After that, Shear said he would “drive changes in the organization,” including “significant governance changes if necessary.”

He noted that the reason behind the board removing Altman was not a “specific disagreement on safety.” Originally started as a nonprofit, and still governed as one, OpenAI’s stated mission is to safely build artificial intelligence that is “generally smarter than humans.” Debates have swirled around that goal and whether it conflicts with the company’s increasing commercial success.

OpenAI last week declined to answer questions about Altman’s alleged lack of candor. Its statement said his behavior was hindering the board’s ability to exercise its responsibilities.

A key driver of the shakeup, OpenAI’s co-founder, chief scientist and board member Ilya Sutskever, expressed regrets for his participation in the ouster.

“I never intended to harm OpenAI. I love everything we’ve built together and I will do everything I can to reunite the company,” he said Monday on X.

Hundreds of OpenAI employees signed a letter that began circulating early Monday calling for the board’s resignation and Altman’s return and threatening to follow Altman and Brockman to Microsoft, according to a copy of the letter obtained by The Associated Press.

The copy showed that the number of signatures amounted to a majority of the company’s 770 employees. The AP was not able to independently confirm that all of the signatures were from OpenAI employees.

“Everyone at OpenAI is united,” one of the signatories, research scientist Noah Brown, said on X. “This is not a civil war.

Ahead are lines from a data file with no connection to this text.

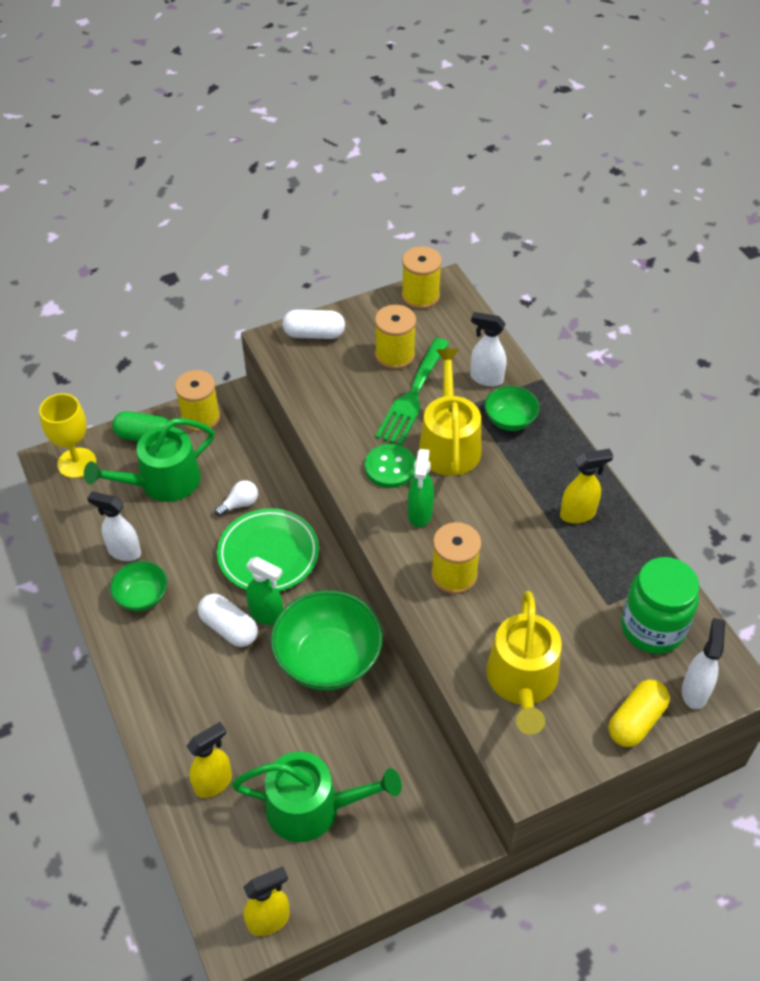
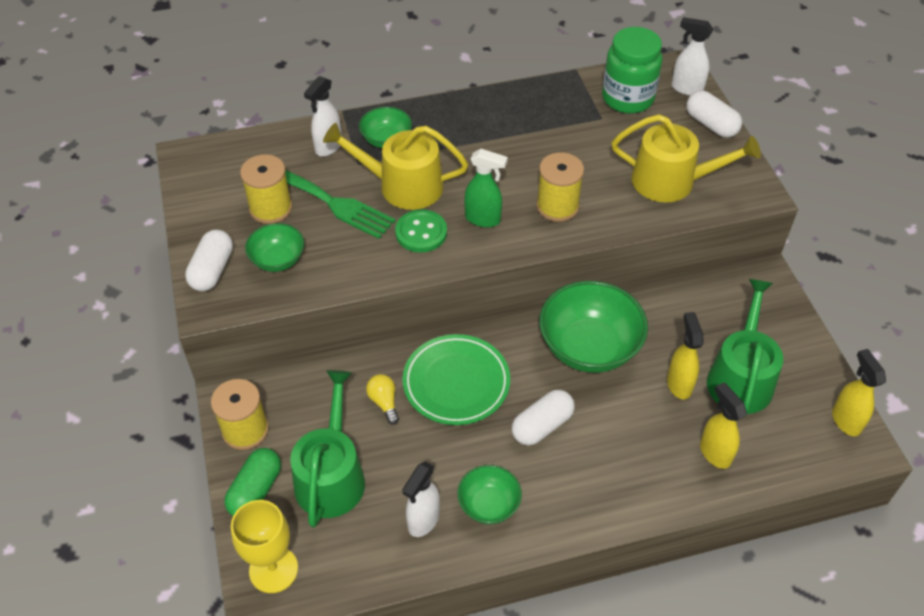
camera: 80 degrees left, 0 degrees up
green watering can [84,418,215,502] -> green watering can turned 150 degrees counterclockwise [290,370,365,527]
white light bulb [215,480,258,516] -> yellow light bulb [366,374,399,425]
green spray bottle [246,557,283,625] -> none
yellow spool [402,246,442,309] -> none
yellow spray bottle [560,449,614,524] -> yellow spray bottle moved to [667,312,704,399]
yellow capsule [609,680,670,747] -> white capsule [686,91,742,138]
none -> green bowl [245,223,304,272]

Unless Sam and Greg are brought back, there will be no OpenAI left to govern.”

A company spokesperson confirmed that the board received the letter.

Microsoft declined to comment on the letter.

After Altman was pushed out, he stirred speculation about coming back into the fold in a series of tweets. He posted a selfie with an OpenAI guest pass Sunday, saying this is “first and last time i ever wear one of these.”

Hours earlier, he tweeted, “i love the openai team so much,” which drew heart replies from Brockman and Mira Murati, OpenAI’s chief technology officer who was initially named as interim CEO.

It’s not clear what transpired between the announcement of Murati’s interim role Friday and Shear’s hiring, though she was among several employees Monday who tweeted, “OpenAI is nothing without its people.” Altman replied to many with heart emojis.

The board consists of Sutskever, Quora CEO Adam D’Angelo, tech entrepreneur Tasha McCauley and Helen Toner of the Georgetown Center for Security and Emerging Technology. None could be reached for comment.

Shear said he took the new job because he believes “that OpenAI is one of the most important companies currently in existence.”

On a podcast in June, Shear said he’s generally optimistic about artificial intelligence but has serious concerns about building something “a lot smarter than us” and whether doing so could endanger humans.

That’s an issue that Altman consistently faced after helping catapult ChatGPT to global fame based on its ability to respond to questions and produce human-like passages of text in a seemingly natural way.

In the past year, he has become Silicon Valley’s most indemand voice on the promise and potential dangers of artificial intelligence.

Earlier this year, he went on a world tour to meet with government officials, drawing big crowds at public events as he discussed the risks of artificial intelligence and attempts to regulate the emerging technology.

But as money poured into OpenAI this year, helping to advance its development of more capable AI, it also brought more conflict around whether that fast pace of commercialization fit with the startup’s founding vision, said Kreps, the Cornell University professor. But rather than slow that pace, Altman’s ouster may simply shift it out of OpenAI.

Altman “really has a walkon-water aura, and I think a lot of it is well deserved,” Kreps said. “He’s the one who has attracted the investment, and he’ll do that wherever it is.”

The Associated Press and OpenAI have a licensing and technology agreement allowing OpenAI access to part of the AP’s text archives.